DO THIS:
Copy the lines of the items that begin at the line that has "family: Chloropidae" and stop after the line that has "family: Chironomidae". Replace "phylum" with "division", keep everything else the same, and leave the pictures out.

RECORDED INFORMATION:

-=-=-

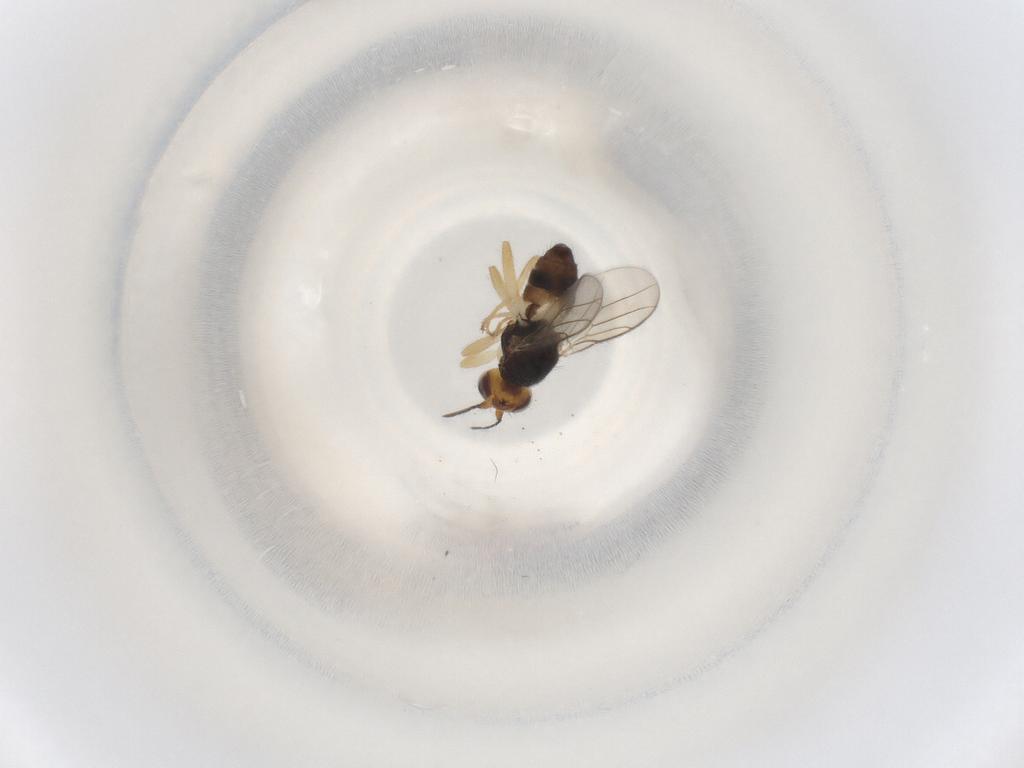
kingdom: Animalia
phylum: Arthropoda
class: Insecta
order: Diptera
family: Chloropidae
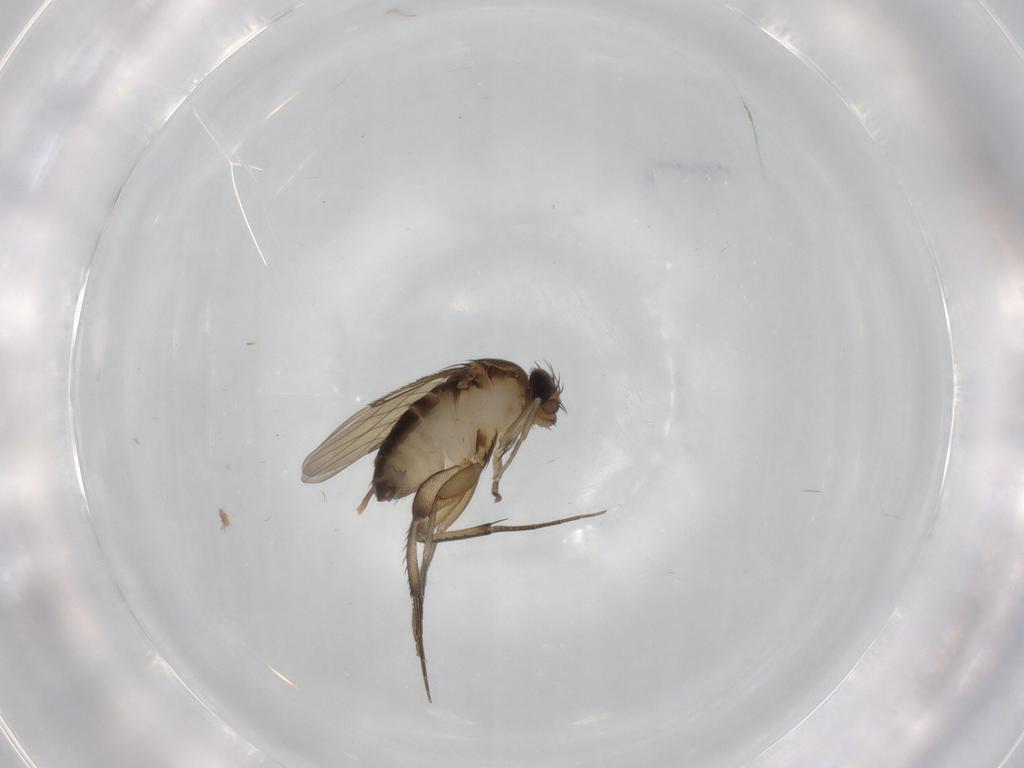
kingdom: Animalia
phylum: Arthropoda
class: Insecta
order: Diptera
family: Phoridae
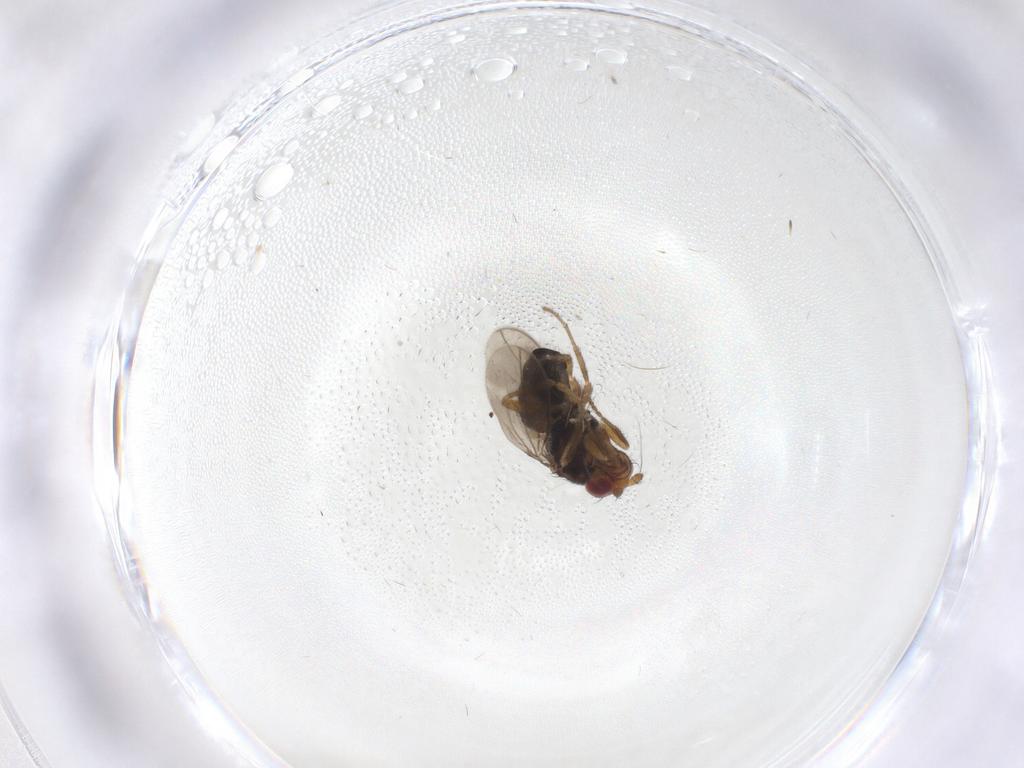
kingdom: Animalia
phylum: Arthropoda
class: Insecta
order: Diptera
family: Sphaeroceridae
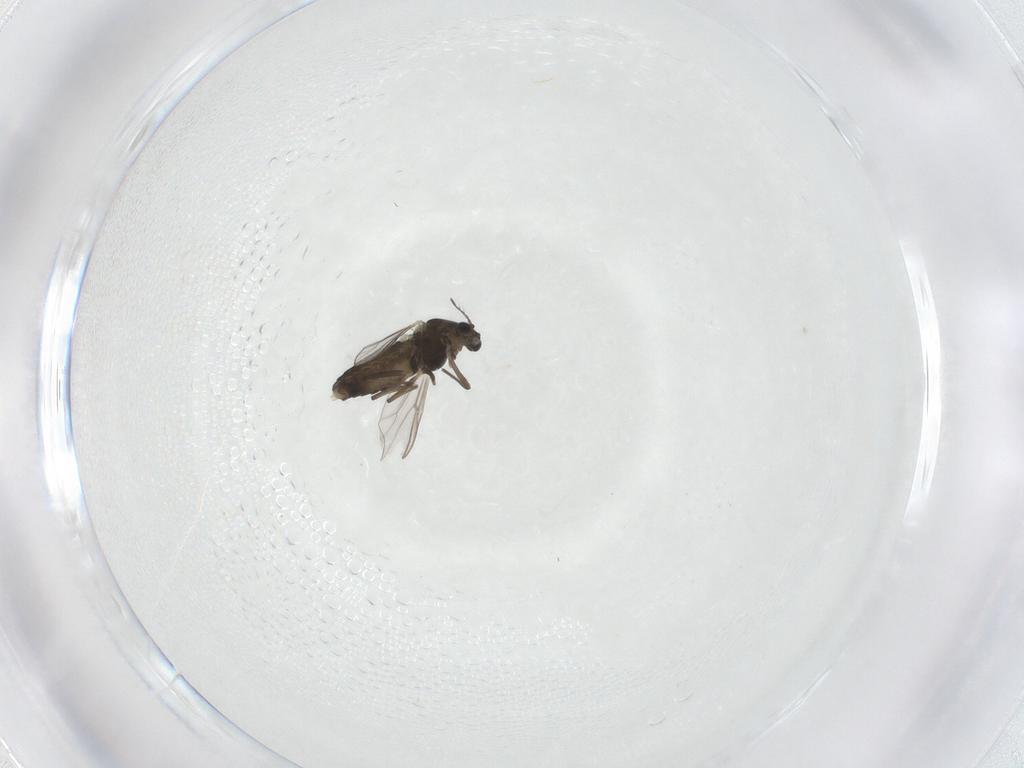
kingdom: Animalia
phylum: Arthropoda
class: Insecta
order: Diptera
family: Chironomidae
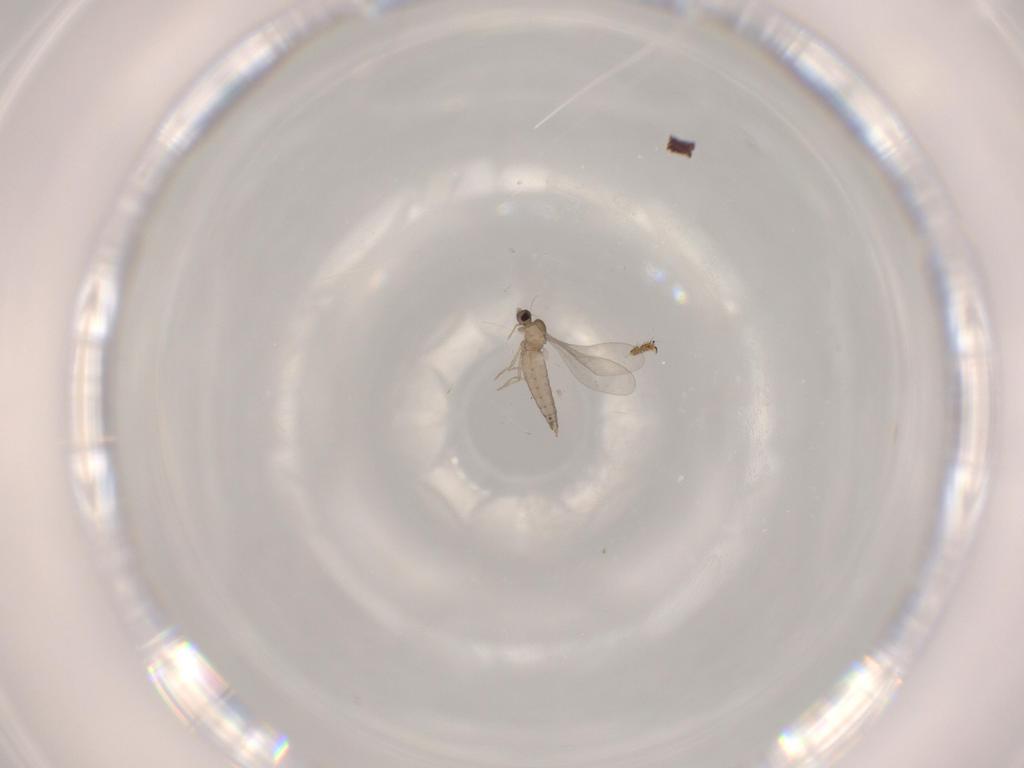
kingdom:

-=-=-

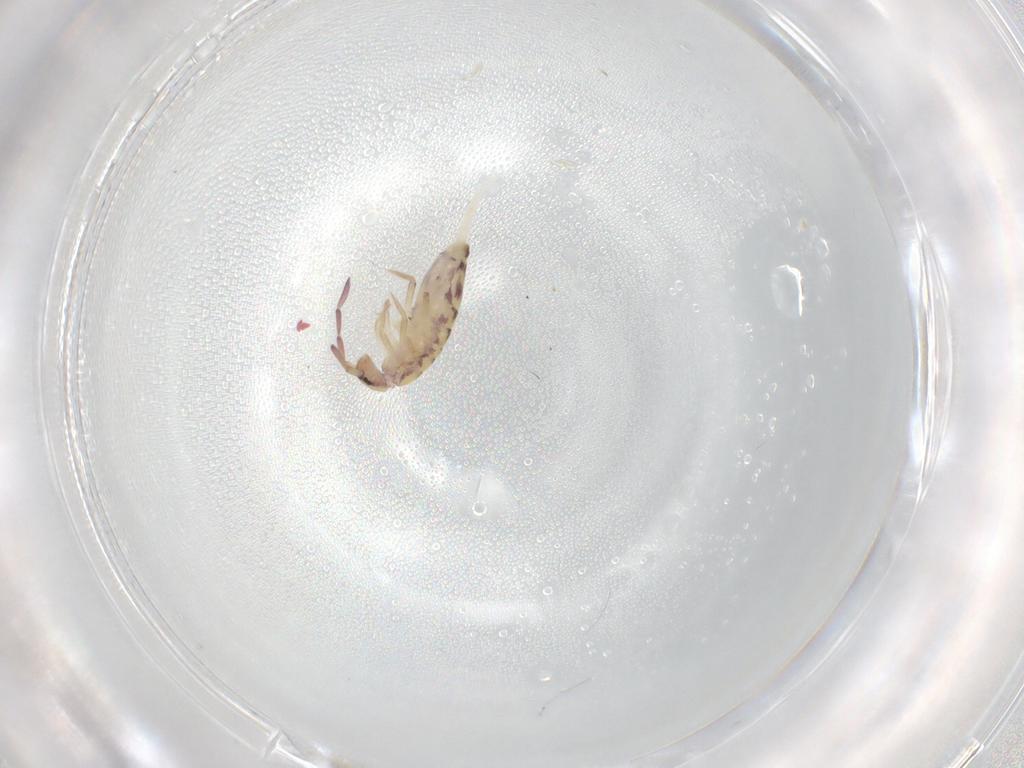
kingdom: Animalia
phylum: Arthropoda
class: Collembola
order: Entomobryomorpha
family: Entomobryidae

-=-=-

RIGHT ANSWER:
family: Chloropidae
kingdom: Animalia
division: Arthropoda
class: Insecta
order: Diptera
family: Phoridae
kingdom: Animalia
division: Arthropoda
class: Insecta
order: Diptera
family: Sphaeroceridae
kingdom: Animalia
division: Arthropoda
class: Insecta
order: Diptera
family: Chironomidae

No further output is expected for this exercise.